Extracted records section start

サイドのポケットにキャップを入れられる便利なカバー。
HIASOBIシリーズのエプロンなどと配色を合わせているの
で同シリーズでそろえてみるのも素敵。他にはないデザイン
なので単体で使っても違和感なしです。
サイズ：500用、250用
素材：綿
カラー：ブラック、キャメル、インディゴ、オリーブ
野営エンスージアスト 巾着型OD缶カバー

Extracted records section end

* Work task *
Give every entry back exactly as it was written above.

* Solution to this task *
サイドのポケットにキャップを入れられる便利なカバー。
HIASOBIシリーズのエプロンなどと配色を合わせているの
で同シリーズでそろえてみるのも素敵。他にはないデザイン
なので単体で使っても違和感なしです。
サイズ：500用、250用
素材：綿
カラー：ブラック、キャメル、インディゴ、オリーブ
野営エンスージアスト 巾着型OD缶カバー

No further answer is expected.